This document is a work in progress.
A Gentzen file always includes a specification of the system in use followed by a proof of a theorem.
A Gentzen theorem includes a starting sequent (goal) which serves as our initial proof obligation and a set of steps for our proof. A proof is considered finished if we have no remaining proof obligation.
Consider the proof from examples/simple_implication.gtzn:
system axiom_and_right_implies
rules
right_implies (a->b) (L |- R) = L+a |- R-(a->b)+b
axiom (a) (L |- R) = [(a in L), (a in R)].()
qed
theorem simple_right_implies
system axiom_and_right_implies
sequent |- (a->a)
proof
expect |- (a->a)
apply right_implies [(a->a)]
expect a |- a
apply axiom [a]
qed
A sequent is a logical assertion of the form
Γ |- Δ
where
| Symbol | Name | Description |
|---|---|---|
| |- | turnstile | separates the left and right hand side |
| Γ | gamma | A multi-set of conjunctive (and) formulas |
| Δ | delta | A multi-set of disjunctive (or) formulas |
for example the sequent
A, B |- C, D
can be read as
if A and B are true, then either C or D is true
each of these variables A, B, C, and D could be formulas (such as X^Y), or represent concepts we are dealing with in our logic.
When discussing particular sequents we often only mention the variables of interest, for example consider the axiomatic sequent
A, Γ |- A
which can be read as
if A and some context are true, then A is true
In Sequent Calculus we have inference rules allow us to manipulate sequents in order to prove properties.
Each inference rule has a name including either "left" or "right", "left rules" add things to the left side of the turnstile in their conclusion, "right rules" add tings to the right side of the turnstile in their conclusion.
Consider the "right implication rule" (I have numbered the parts 1 through 4):
(3)
A, Γ |- B
(1)------------- R-> (2)
Γ |- A->B
(4)
which has the following 4 parts:
- inference line, separating the top premise(s) from the bottom conclusion(s)
- rule name, in this case 'R->' is short hand for 'right implication'
- multiset of premises, in this case we only have one.

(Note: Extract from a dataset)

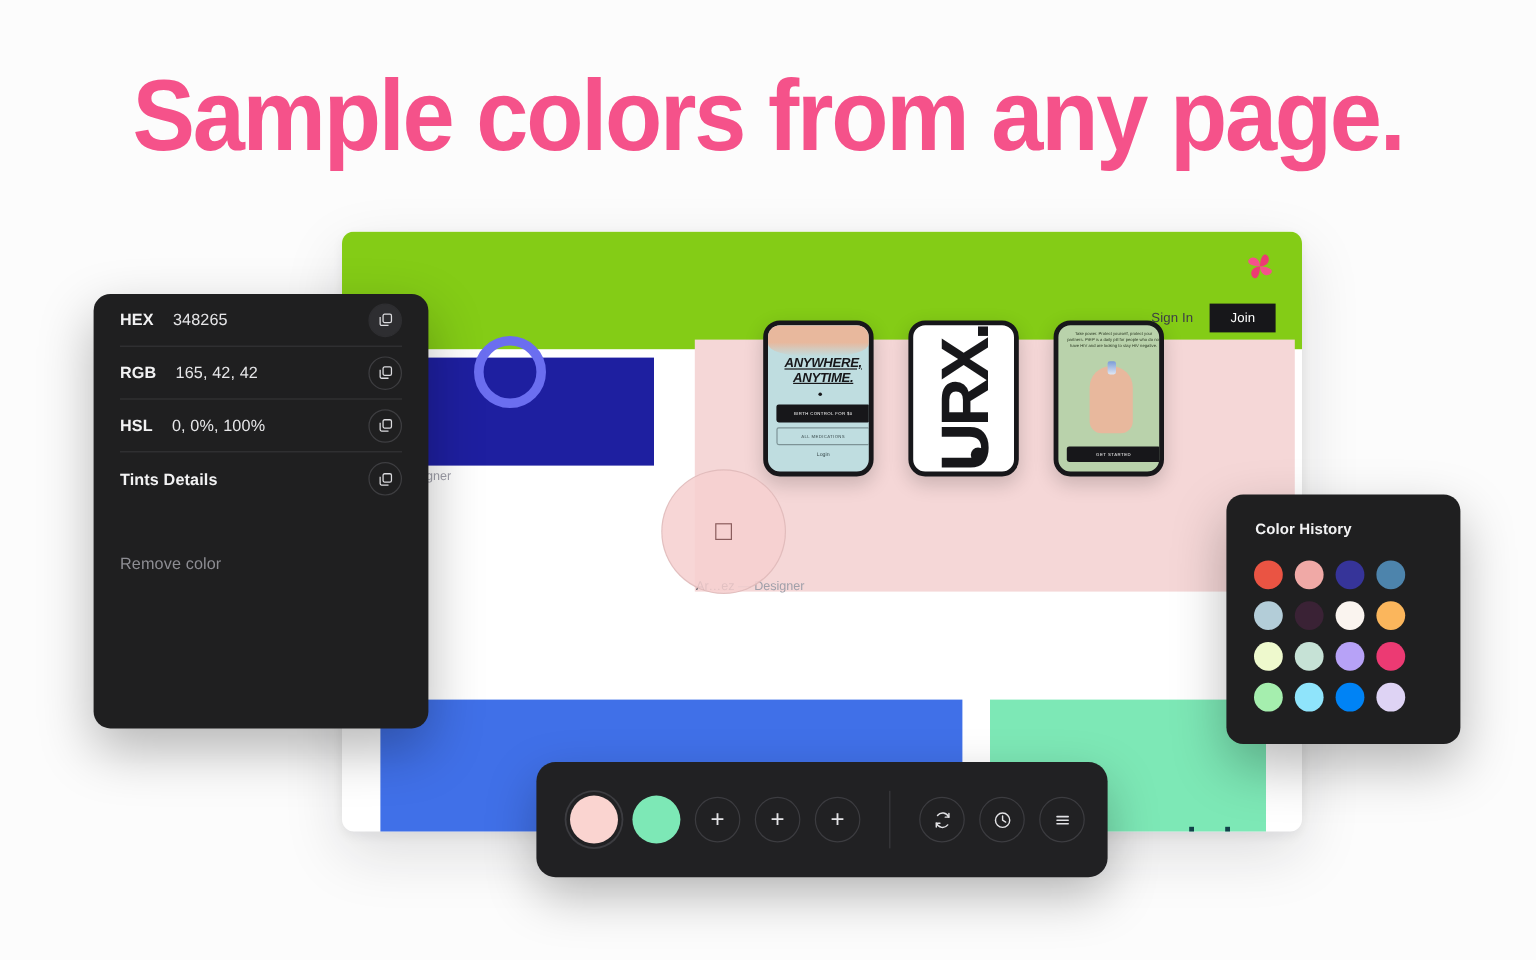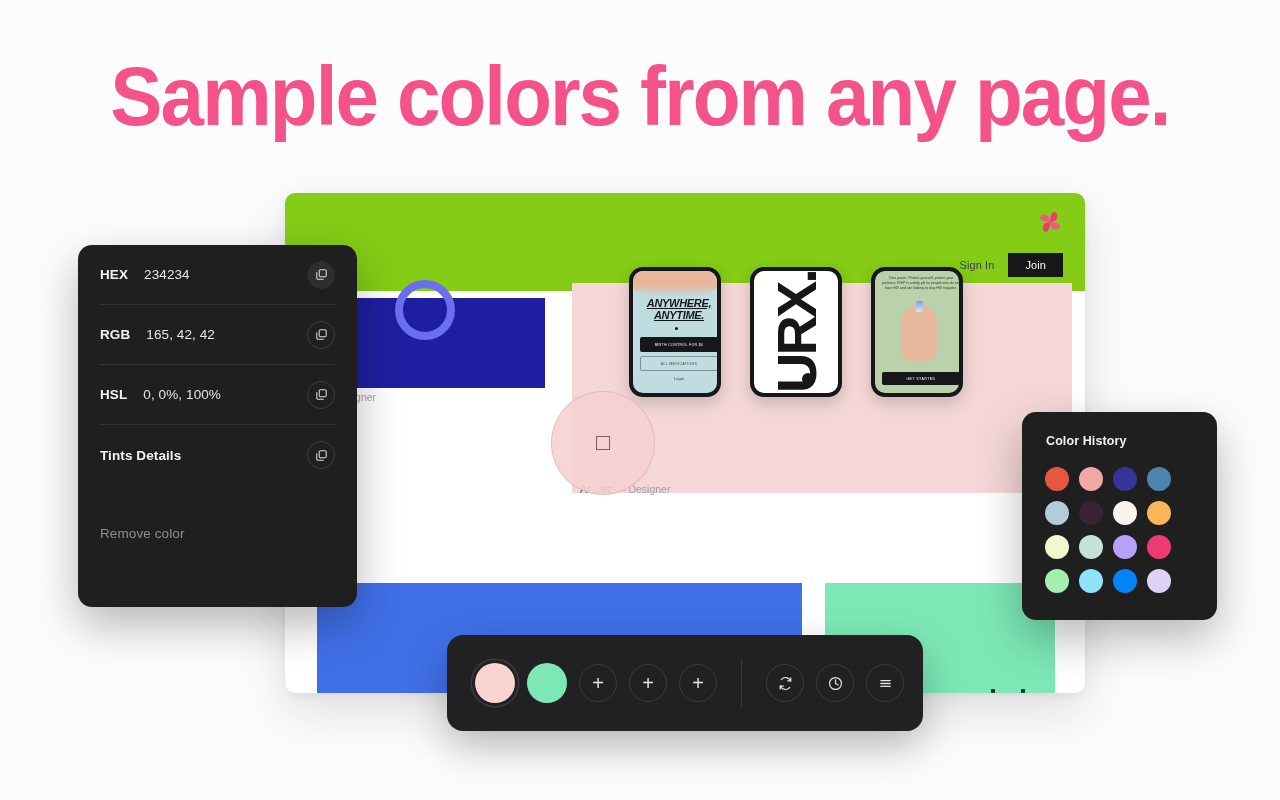"HEX" .panel-row { height: 60px -> 44px }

- multiset of conclusions, in this case we only have one.
we can view this inference rule as saying:
if you give me a proof of the premises (3), this rule will construct a proof
of the conclusion (4)
we can read the premise (3):
A, Γ |- B
if A and some context Γ (Gamma) is true, then B is true
and we can read the premise (4):
Γ |- A->B
if some context Γ (Gamma) is true, then A implies B is true
so taking this rule in its entirely, looking in the downward direction from premise (3) to conclusion(4):
if you have a proof of
if A and some context Γ (Gamma) is true, then B is true
then the right implies rule allows us to generate a proof of
if some context Γ (Gamma) is true, then A implies B is true
this 'downwards' direction corresponds to constructive proof, building up more complex proofs from simpler ones
conversely we can consider this inference rule in the reverse downwards direction from the conclusion (4) to the premise (3), then we can read this as:
if you want to prove
if some context Γ (Gamma) is true, then A implies B is true
then you have to first prove
if A and some context Γ (Gamma) is true, then B is true
this 'upwards' direction corresponds to a proof search, breaking a complex proof into smaller and smaller parts which can then be more easily proven.
An inference rule in Gentzen is stated 'backwards' when compared to the normal sequent calculus formatting, this is because a proof in Gentzen can best be viewed as a proof search - breaking down a complex statement into smaller parts until there is nothing left to prove.
If we consider our above right implication rule as stated in sequent calculus:
A, Γ |- B
------------- R->
Γ |- A->B
in Gentzen we would represent this as:
right_implies (a->b) (L |- R) = L+a |- R-(a->b)+b
this likely looks quite confusing at first glance, so lets try break it down by numbering the parts:
(1) (2) (3) (4)
right_implies (a->b) (L |- R) = L+a |- R-(a->b)+b
where
- our rule name
- the part of our rule we are focussing on, can be seen as the 'arguments'
- a pattern match of the sequent, L for left side of turnstile and R for right side of turnstile
- a rewrite/transformation rule for our resulting sequent(s)
If we have a current proof obligation (goal) of the form:
x |- y->z
and apply this rule using:
apply right_implies (y->z)
this would transform our proof obligation (goal) into:
x, y |- z
The most complex part of this inference rule is the rewrite/transformation rule (4):
L+a |- R-(a->b)+b
notice how this looks like a sequent L |- R but with some extra junk,
all names in this are bound either from the argument (2) or from the
sequent (3) pattern match
the fragment L+a is read as
start with the multiset bound by `L`,
then add the formula bound by the variable `a`
the fragment R-(a->b)+b can be read as
start with the multiset bound by `R`,
then remove the formula (a->b),
then add the formula bound by `b`
So if we consider the proof fragment
expect x |- (y->z)
apply right_implies (y->z)
expect x, y |- z
then we are binding the rule as follows:
right_implies (a->b) (L |- R) = ....
^ ^ ^ ^
| | | |
y z [x] [(y->z)]
which then makes our rewrite rule:
[x] + y
| |
right_implies (a->b) (L |- R) = L+a |- R-(a->b)+b
| |
[(y->z)] - (y->z) + z
this results in the sequent:
[x]+y |- [(y->z)]-(y->z)+z
simplifying this gives us our remaining proof obligation:
x, y |- z
Gentzen supports a few 'shapes' for the rewrite rules.
All examples here are taken from examples/hypothetical_syllogism.gtzn.
Each rewrite rule can optionally specify a list of propositions to check, followed by zero, one, or two remaining proof obligations.
Consider our G3ip axiom rule:
axiom (a) (L |- R) = [(a in L), (a in R)].()
we can see here that we have a list of propositions [(a in L), (a in R)],
followed by a . (period) separator, then the empty sequent () representing
that we have no remaining proof obligations for this proof branch.
If there are no propositions then we can omit the list and period, if there is only one sequent then we may also omit the parenthesis, so these three rewrite rules are equivalent:
id1 () (L |- R) = [].(L |- R)
id2 () (L |- R) = (L |- R)
id3 () (L |- R) = L |- R
Alternatively consider our G3ip left implies rule:
left_implies (a->b) (L |- R) = (L |- a), (L-(a->b)+b |- R)
we have no propositions to check, but we do have two remaining proof obligations which must both be proven.